Beneath this task are records; print exactly the stretch of them from the line with "The default port is 27780." through the line with "The following endpoint", both ends included.

◆ **Stored items from a collection**:
/---

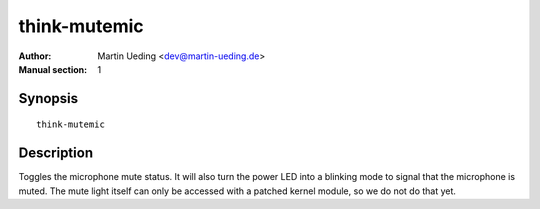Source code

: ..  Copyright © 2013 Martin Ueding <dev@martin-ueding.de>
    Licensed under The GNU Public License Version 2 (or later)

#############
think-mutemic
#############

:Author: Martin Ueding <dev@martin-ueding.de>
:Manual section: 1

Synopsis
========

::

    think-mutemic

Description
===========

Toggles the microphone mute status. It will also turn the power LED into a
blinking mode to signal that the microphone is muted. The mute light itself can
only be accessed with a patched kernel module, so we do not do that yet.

\---
/---

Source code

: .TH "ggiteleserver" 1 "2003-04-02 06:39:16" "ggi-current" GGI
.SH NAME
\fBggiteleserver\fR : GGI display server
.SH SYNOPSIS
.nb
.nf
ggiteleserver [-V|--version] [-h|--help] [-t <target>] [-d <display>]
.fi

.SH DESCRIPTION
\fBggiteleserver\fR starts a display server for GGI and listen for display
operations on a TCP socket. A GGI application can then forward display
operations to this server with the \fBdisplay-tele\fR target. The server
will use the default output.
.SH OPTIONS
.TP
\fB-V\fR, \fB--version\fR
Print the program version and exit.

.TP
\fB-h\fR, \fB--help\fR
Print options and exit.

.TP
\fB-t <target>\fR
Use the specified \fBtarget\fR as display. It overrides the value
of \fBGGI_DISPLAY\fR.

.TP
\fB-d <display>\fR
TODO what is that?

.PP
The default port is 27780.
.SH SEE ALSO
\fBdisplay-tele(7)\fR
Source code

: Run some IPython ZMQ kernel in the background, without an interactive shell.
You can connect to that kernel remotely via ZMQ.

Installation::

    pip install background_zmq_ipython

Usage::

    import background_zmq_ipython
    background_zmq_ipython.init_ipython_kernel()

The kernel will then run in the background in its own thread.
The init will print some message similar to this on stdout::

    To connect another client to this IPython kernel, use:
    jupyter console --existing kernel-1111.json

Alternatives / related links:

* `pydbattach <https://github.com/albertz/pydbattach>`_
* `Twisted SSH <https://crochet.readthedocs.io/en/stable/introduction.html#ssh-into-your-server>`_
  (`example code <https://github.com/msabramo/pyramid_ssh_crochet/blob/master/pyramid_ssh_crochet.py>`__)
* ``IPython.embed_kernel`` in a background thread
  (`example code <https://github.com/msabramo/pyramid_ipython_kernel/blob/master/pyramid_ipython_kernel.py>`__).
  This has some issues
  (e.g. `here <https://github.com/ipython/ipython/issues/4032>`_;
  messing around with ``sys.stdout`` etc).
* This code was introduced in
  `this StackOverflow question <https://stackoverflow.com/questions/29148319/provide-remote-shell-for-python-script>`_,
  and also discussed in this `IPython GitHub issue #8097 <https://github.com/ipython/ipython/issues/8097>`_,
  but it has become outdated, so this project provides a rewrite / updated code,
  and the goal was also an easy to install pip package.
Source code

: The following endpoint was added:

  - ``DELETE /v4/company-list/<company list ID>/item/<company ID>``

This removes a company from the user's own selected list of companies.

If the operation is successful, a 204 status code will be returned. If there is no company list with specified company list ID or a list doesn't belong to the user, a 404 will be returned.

\---

◆ **Finished task**:
The default port is 27780.
.SH SEE ALSO
\fBdisplay-tele(7)\fR
Source code

: Run some IPython ZMQ kernel in the background, without an interactive shell.
You can connect to that kernel remotely via ZMQ.

Installation::

    pip install background_zmq_ipython

Usage::

    import background_zmq_ipython
    background_zmq_ipython.init_ipython_kernel()

The kernel will then run in the background in its own thread.
The init will print some message similar to this on stdout::

    To connect another client to this IPython kernel, use:
    jupyter console --existing kernel-1111.json

Alternatives / related links:

* `pydbattach <https://github.com/albertz/pydbattach>`_
* `Twisted SSH <https://crochet.readthedocs.io/en/stable/introduction.html#ssh-into-your-server>`_
  (`example code <https://github.com/msabramo/pyramid_ssh_crochet/blob/master/pyramid_ssh_crochet.py>`__)
* ``IPython.embed_kernel`` in a background thread
  (`example code <https://github.com/msabramo/pyramid_ipython_kernel/blob/master/pyramid_ipython_kernel.py>`__).
  This has some issues
  (e.g. `here <https://github.com/ipython/ipython/issues/4032>`_;
  messing around with ``sys.stdout`` etc).
* This code was introduced in
  `this StackOverflow question <https://stackoverflow.com/questions/29148319/provide-remote-shell-for-python-script>`_,
  and also discussed in this `IPython GitHub issue #8097 <https://github.com/ipython/ipython/issues/8097>`_,
  but it has become outdated, so this project provides a rewrite / updated code,
  and the goal was also an easy to install pip package.
Source code

: The following endpoint was added:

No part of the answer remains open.